EHBs are the 10 categories of health care that Marketplace plans are required to cover, which include hospitalizations, maternity and newborn care, and prescription medications.

What are the differences among HMO, PPO, and EPO plans?

HMO (Health Maintenance Organization) needs the use of network providers and the need for a referral for specialist care. PPO (Preferred Provider Organization) offers greater flexibility but costs more.

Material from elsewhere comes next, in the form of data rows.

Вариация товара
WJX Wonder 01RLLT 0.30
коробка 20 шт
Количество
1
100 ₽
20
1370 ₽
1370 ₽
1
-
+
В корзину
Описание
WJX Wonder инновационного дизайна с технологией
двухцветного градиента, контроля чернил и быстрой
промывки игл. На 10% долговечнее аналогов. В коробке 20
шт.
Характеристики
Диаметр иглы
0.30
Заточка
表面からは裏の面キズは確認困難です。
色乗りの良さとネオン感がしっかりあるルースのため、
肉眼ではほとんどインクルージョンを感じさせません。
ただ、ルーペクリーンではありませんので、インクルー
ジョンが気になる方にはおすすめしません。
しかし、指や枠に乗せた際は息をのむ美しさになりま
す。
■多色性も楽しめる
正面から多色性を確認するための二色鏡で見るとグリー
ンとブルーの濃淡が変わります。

EPO (Exclusive Provider Organization) is similar to a PPO, but typically it does not provide out-of-network care unless you have an emergency.

What is a premium?

A premium is your monthly payment to your health insurance company to pay for your coverage.

What is a deductible?

A deductible is the amount you have to pay for healthcare services before your insurance begins to pay.

What is co-insurance?

Co-insurance is the percentage of healthcare costs you pay after you meet your deductible, like 20% of the bill for a doctor’s visit.

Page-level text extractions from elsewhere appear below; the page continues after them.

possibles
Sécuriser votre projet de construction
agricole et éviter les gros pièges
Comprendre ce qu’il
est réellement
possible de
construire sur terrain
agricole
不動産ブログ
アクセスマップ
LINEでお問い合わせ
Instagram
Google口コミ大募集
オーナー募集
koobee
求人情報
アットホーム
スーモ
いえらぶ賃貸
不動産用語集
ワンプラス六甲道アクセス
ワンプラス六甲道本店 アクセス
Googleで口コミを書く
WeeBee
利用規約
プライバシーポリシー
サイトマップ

What is a co-payment (copay)?

A co-payment is a fixed amount you pay for a covered healthcare service, like $25 for a doctor’s visit, with the insurance covering the rest.

Can my health insurance be canceled?

Insurance companies cannot cancel your health insurance due to illness, but you may lose coverage for reasons like non-payment or moving out of a service area.

What is a grace period for health insurance premiums?

A grace period is the time after the premium due date during which your coverage remains active even if payment is late.

What is a network provider?

A network provider is a doctor, hospital, or healthcare facility that participates in your insurance plan’s network and offers services at a reduced rate.

What is short-term health insurance?

Short-term health insurance provides temporary coverage for those in transition or waiting for other coverage options, but it often offers less comprehensive benefits.

What are the penalties for not having health insurance?

Even though the individual mandate penalty was reduced to $0 at the federal level, some states may impose a penalty for not having health insurance.

How do health insurance subsidies work?

Subsidies reduce the cost of health insurance premiums based on your income, making coverage more affordable.

What is a health savings account (HSA)?

A health savings account is a tax-advantaged account where you can save money for medical expenses. You can contribute to an HSA if you have a high-deductible health plan.

What is the difference between an employer-sponsored plan and an individual plan?

Employer-sponsored plans are offered through your employer, whereas individual plans are purchased by the individual, usually through the ACA Marketplace or directly from an insurer.